Rocky II (1979)
Most sequels to successful films are just running a victory lap. They aren’t necessary and largely they just repeat the same formula in order to cash in on a familiar name. Rocky II is different in that it isn’t so much a sequel as it is a continuation. Yes, the movie has the same fight at the end with Apollo Creed and there’s the inevitable training sequence, but there’s so much more to this film then just getting to the fight.
Stallone obviously loves this character and his world. He loves relationship that he has with Adrian and the relationship he has with his friends. He especially as a great love for letting us see what happens to him. Rocky II opens only a few hours after the fight at the end of the first Rocky and already questions of a rematch are floating in the air. Rocky says no, but Apollo, of course, is willing to finish the fight right there in the hospital corridor – aside from his bruises and contusions, the biggest injury is to his pride.
Rocky is through with boxing (uh-huh) and his life is perfect. He and Adrian get married, buy a house and soon after, she is pregnant. The cash payout from the fight quickly dries up and Rocky takes one job after another until a job placement worker casually asks “Hey, why don’t you fight?” The pull is there, both for Rocky and for Apollo. Soon it will all converge.
But if I said that Rocky II was only equal to the fight at the end, the movie wouldn’t be worth much. Both Rocky and Rocky II place boxing as ending destination, but not as a story arc. The story arc is the life of this club fighter from Philly with a small brain, a big heart and a lot of infectious personality. His relationship with Adrian, their budding romance in the first film and journey of the two of them trying to build a life together in the second are so much more powerful than any romance in any movie that I can remember.

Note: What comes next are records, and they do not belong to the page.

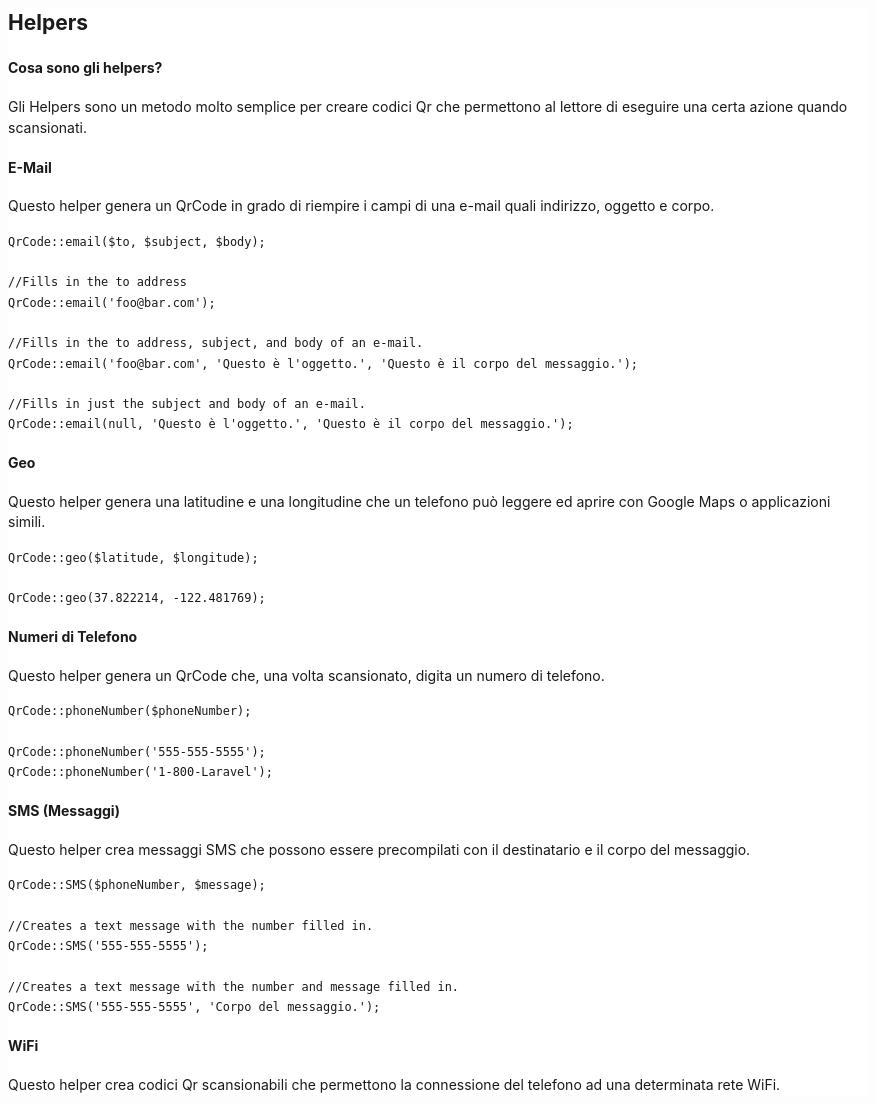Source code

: <a id="docs-helpers"></a>
## Helpers

#### Cosa sono gli helpers?

Gli Helpers sono un metodo molto semplice per creare codici Qr che permettono al lettore di eseguire una certa azione quando scansionati.

#### E-Mail

Questo helper genera un QrCode in grado di riempire i campi di una e-mail quali indirizzo, oggetto e corpo.

	QrCode::email($to, $subject, $body);
	
	//Fills in the to address
	QrCode::email('foo@bar.com');
	
	//Fills in the to address, subject, and body of an e-mail.
	QrCode::email('foo@bar.com', 'Questo è l'oggetto.', 'Questo è il corpo del messaggio.');
	
	//Fills in just the subject and body of an e-mail.
	QrCode::email(null, 'Questo è l'oggetto.', 'Questo è il corpo del messaggio.');
	
#### Geo

Questo helper genera una latitudine e una longitudine che un telefono può leggere ed aprire con Google Maps o applicazioni simili.

	QrCode::geo($latitude, $longitude);
	
	QrCode::geo(37.822214, -122.481769);
	
#### Numeri di Telefono

Questo helper genera un QrCode che, una volta scansionato, digita un numero di telefono.

	QrCode::phoneNumber($phoneNumber);
	
	QrCode::phoneNumber('555-555-5555');
	QrCode::phoneNumber('1-800-Laravel');
	
#### SMS (Messaggi)

Questo helper crea messaggi SMS che possono essere precompilati con il destinatario e il corpo del messaggio.

	QrCode::SMS($phoneNumber, $message);
	
	//Creates a text message with the number filled in.
	QrCode::SMS('555-555-5555');
	
	//Creates a text message with the number and message filled in.
	QrCode::SMS('555-555-5555', 'Corpo del messaggio.');

#### WiFi

Questo helper crea codici Qr scansionabili che permettono la connessione del telefono ad una determinata rete WiFi.

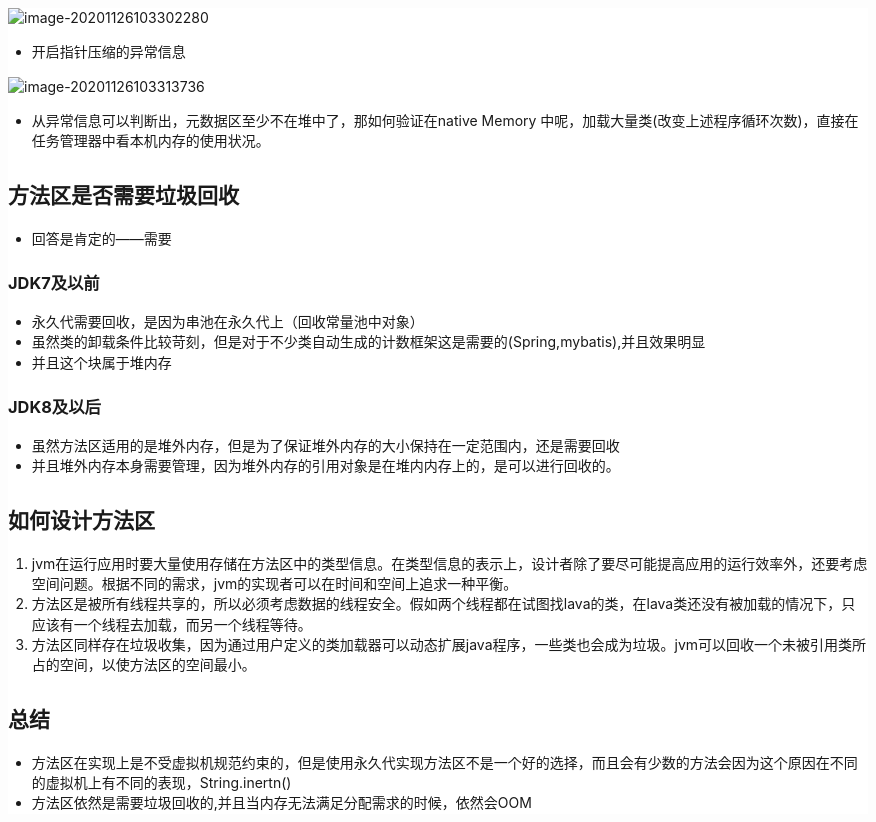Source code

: 
![image-20201126103302280](https://kingcall.oss-cn-hangzhou.aliyuncs.com/blog/img/2020/11/26/10:33:02-image-20201126103302280.png)
- 开启指针压缩的异常信息

![image-20201126103313736](https://kingcall.oss-cn-hangzhou.aliyuncs.com/blog/img/2020/11/26/10:33:14-image-20201126103313736.png)

- 从异常信息可以判断出，元数据区至少不在堆中了，那如何验证在native Memory 中呢，加载大量类(改变上述程序循环次数)，直接在任务管理器中看本机内存的使用状况。

## 方法区是否需要垃圾回收
- 回答是肯定的——需要
### JDK7及以前
- 永久代需要回收，是因为串池在永久代上（回收常量池中对象）
- 虽然类的卸载条件比较苛刻，但是对于不少类自动生成的计数框架这是需要的(Spring,mybatis),并且效果明显
- 并且这个块属于堆内存
### JDK8及以后
- 虽然方法区适用的是堆外内存，但是为了保证堆外内存的大小保持在一定范围内，还是需要回收
- 并且堆外内存本身需要管理，因为堆外内存的引用对象是在堆内内存上的，是可以进行回收的。

## 如何设计方法区
1. jvm在运行应用时要大量使用存储在方法区中的类型信息。在类型信息的表示上，设计者除了要尽可能提高应用的运行效率外，还要考虑空间问题。根据不同的需求，jvm的实现者可以在时间和空间上追求一种平衡。 
2. 方法区是被所有线程共享的，所以必须考虑数据的线程安全。假如两个线程都在试图找lava的类，在lava类还没有被加载的情况下，只应该有一个线程去加载，而另一个线程等待。
3. 方法区同样存在垃圾收集，因为通过用户定义的类加载器可以动态扩展java程序，一些类也会成为垃圾。jvm可以回收一个未被引用类所占的空间，以使方法区的空间最小。 

## 总结

- 方法区在实现上是不受虚拟机规范约束的，但是使用永久代实现方法区不是一个好的选择，而且会有少数的方法会因为这个原因在不同的虚拟机上有不同的表现，String.inertn()
- 方法区依然是需要垃圾回收的,并且当内存无法满足分配需求的时候，依然会OOM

I see relationships in movies all the time that are all words, devoid of genuine feeling or substance, but when Rocky proposes to Adrian in front of the tiger environment at the zoo in this movie, it’s a pure moment, a genuine moment. You feel that you’ve been through the relationship that has arrived at this moment. The best thing that I can say about this movie is that when he proposes to her, it is as much an emotional impact as the final round of the fight at the end.